ISP Failover

After setting up the ISP information and priorities, you can selectively monitor a route in the untrust-vr that can trigger a failover to the next highest priority ISP (next lowest priority number) when the monitored route disappears from the untrust-vr routing table. When the failover to ISP 2 occurs, it does not necessarily mean that ISP 1 went down or failed. It means that a particular route that you want to access that is beyond ISP 1 became unavailable and you want the device to wait a specified number of seconds before giving up and calling the backup ISP.

You configure the device to automatically dial to an Internet Service Provider (ISP) account when failover to the serial interface occurs. You can configure up to four ISP connections.

To Configure an ISP

  1. On the Interface (ISP) page, enter the necessary information:

ISP Name: Enter a name that identifies the ISP.

Primary Number: Enter the primary phone number to access the ISP. If your modem uses tone dial by default, but you want to use pulse dial, precede the phone number with a P. If your modem uses pulse dial by default, but you want to use tone dial, precede the phone number with a T.

Alternative Number: Enter the alternative phone number to access the ISP.

Login Name: Enter the user login for the ISP account.

Login Password: Enter the user password for the ISP account.

Priority: Enter the priority of this ISP, relative to other ISPs that may be configured. A value of 1 is the highest priority. The priority number determines the order that ScreenOS uses in attempting the dial-up connection; ScreenOS dials up the ISP with the highest priority first.

  1. Click OK to save the settings. Click Apply to continue the ISP configuration.

The ISP Failover page allows you to configure the following failover options, click Apply when finished.

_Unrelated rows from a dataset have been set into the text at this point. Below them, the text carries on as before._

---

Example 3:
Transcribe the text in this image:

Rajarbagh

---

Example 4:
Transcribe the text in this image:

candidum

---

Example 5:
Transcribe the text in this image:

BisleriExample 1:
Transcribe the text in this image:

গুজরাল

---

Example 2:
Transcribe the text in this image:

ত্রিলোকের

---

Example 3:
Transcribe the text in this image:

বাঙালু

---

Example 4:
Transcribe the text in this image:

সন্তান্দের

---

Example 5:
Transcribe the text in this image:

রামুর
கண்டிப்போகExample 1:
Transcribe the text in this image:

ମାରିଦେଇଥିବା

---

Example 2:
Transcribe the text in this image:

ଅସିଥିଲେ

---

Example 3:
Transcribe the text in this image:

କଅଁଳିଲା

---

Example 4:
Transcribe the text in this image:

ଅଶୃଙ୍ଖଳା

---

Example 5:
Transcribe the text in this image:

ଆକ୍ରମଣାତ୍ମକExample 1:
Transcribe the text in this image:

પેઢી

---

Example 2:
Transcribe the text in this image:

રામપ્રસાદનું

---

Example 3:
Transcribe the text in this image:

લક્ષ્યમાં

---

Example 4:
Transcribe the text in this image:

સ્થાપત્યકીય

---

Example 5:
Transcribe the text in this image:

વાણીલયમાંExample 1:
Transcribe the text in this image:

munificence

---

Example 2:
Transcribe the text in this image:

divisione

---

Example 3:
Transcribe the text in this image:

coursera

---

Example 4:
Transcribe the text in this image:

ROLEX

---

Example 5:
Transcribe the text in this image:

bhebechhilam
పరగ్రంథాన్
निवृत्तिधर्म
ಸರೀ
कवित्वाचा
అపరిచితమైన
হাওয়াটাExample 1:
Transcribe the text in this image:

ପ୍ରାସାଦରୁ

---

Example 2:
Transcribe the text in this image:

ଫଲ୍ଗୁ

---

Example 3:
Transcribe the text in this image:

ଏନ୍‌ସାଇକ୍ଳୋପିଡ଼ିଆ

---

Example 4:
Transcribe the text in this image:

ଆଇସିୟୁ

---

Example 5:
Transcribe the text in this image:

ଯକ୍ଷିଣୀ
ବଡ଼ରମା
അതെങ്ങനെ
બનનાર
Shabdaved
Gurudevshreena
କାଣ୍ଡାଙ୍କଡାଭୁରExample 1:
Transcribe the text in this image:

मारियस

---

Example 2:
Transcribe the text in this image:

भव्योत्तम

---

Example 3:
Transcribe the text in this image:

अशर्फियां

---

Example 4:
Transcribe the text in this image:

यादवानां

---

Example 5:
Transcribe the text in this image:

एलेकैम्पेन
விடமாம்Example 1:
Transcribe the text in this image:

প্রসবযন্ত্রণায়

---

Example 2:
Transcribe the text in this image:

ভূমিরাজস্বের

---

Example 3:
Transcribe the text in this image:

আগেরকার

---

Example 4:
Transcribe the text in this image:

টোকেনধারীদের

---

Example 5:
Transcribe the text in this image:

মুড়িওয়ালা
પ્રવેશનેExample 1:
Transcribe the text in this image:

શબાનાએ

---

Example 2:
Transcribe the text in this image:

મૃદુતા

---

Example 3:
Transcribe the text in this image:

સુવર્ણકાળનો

ISP Failover Settings:  The holddown field lets you specify the number of seconds to wait before initiating failover. The default value is 30 seconds; however, the valid range is between 1 and 300 seconds.

Setting the Failover route:

The Route option allows you to specify a route generated by a dynamic routing protocol, such as OSPF or BGP. The security device monitors the status of the interface in the virtual router.

IP Address/Netmask: The route IP address and Netmask

The None option is set by default. The device will not use a route to identify failover.